In relation to knowledge, a similar picture emerged in that supposedly interdisciplinary knowledges and practices are acutely vulnerable to the conforming forces of disciplinarity by virtue of the disciplines’ power to establish introspective standards of legitimacy and proficiency. This, I proposed, fractures the connections being forged between disciplines in interdisciplinary work, as that work is only ever evaluated against the benchmark of an individual discipline; moreover, the longstanding dominance of unidisciplinary academic practice makes it difficult for disciplinary leaders to formulate meaningful standards for legitimacy and proficiency that could be applied to individual interdisciplinarians.

Seemingly, then, disciplinary spaces construct disciplinary knowledges but interdisciplinary spaces do not and, I suggest, cannot construct interdisciplinary knowledges: Disciplinary spaces first deny and then destroy interdisciplinary spaces, and subsequently either exclude or incorporate the interdisciplinary knowledges with which they would otherwise be associated. Such a process pulls the interdisciplinary rug from under the feet of interdisciplinarians and brings very sobering career prospects for academics seeking to work in this way, as they are perpetually denied both legitimacy and proficiency on anything other than a unidisciplinary basis. This denies and unravels the very quality of their work that they value and that generates academic contributions, even though they embody the permanent co-location of two collectives deemed valuable for the co-creation of knowledge that holds potential for the sustained generation of originality so central to academia.

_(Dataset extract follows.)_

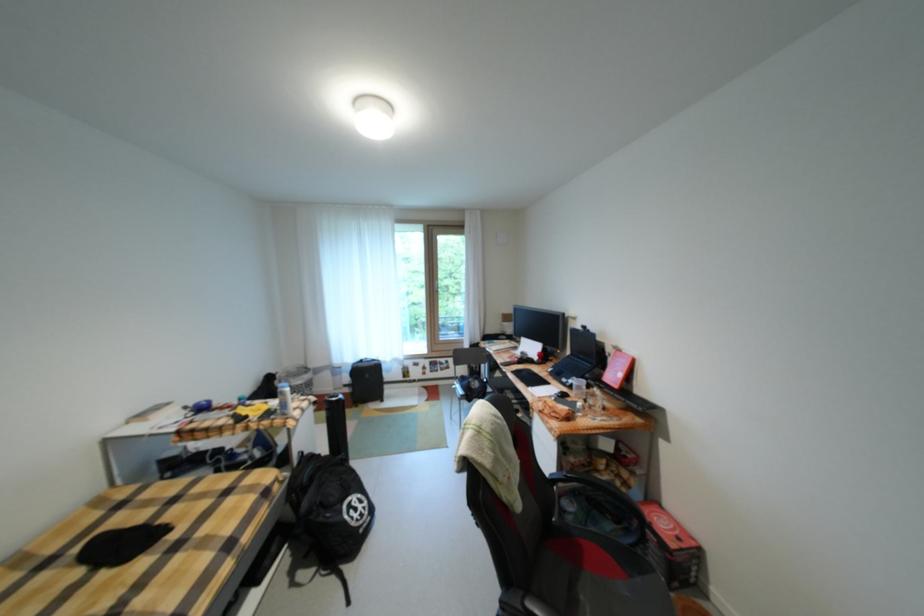
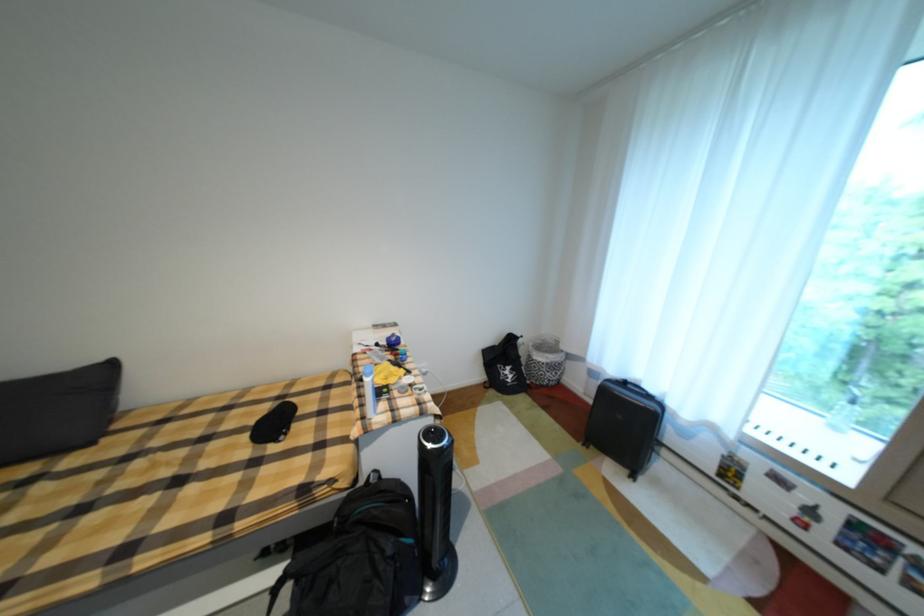
Locate, in the second image, the point that corresponds to [114,576] in the first image.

However, interrogating the intersections between interdisciplinarity and understandings of proficiency through the lens of dimensions of expertise, it became apparent that there are ways in which more integrative understandings of expertise might be developed to accommodate interdisciplinary knowledges, practices, and expertises without having to dismantle the disciplinary architecture. By shifting the balance between dimensions of expertise to grant a stronger role to the horizontal scaffolding of communities of practice and refocusing notions of legitimacy and proficiency in interdisciplinary work on scoping activities through staff-development processes and provision of support, researchers might be able to validate the ways in which interdisciplinarity has the potential to ricochet among the disciplines, rather than prioritizing the policing of borders between them, without having to jettison disciplinary distinctiveness.

Ultimately, then, my conclusion is cautiously optimistic, and I propose four productive opportunities. Firstly, researchers have the means to reconceptualise interdisciplinarity in a more democratic fashion that accommodates individual interdisciplinarians. Second, the fields are now in a position to develop and refine their understanding of disciplinary spaces to accommodate the diverse, intersecting, and shifting spatialities of emergent knowledges and practices encountered in the lived praxis of academia. Third, researchers have the conceptual tools necessary to reconfigure their understandings of expertise in the context of interdisciplinary working so that they attend less to the specifics of individual disciplines and more to how such working is bound into those disciplines, enabling them to validate interdisciplinary linkages, ricocheting, and uncomfortable encounters. Fourth, and finally, not only would this pave the way for brighter career prospects for individual interdisciplinarians by establishing their legitimacy and proficiency, but it would also more appropriately reflect and deliver contemporary trends towards greater interdisciplinary working, which could be supported by greater engagement with Gendlin’s body of work. Perhaps there is a way, after all, to professionalize undisciplined practices and validate improficiency—or rather, to render interdisciplinarity proficient on its own terms even within the existing disciplinary architecture.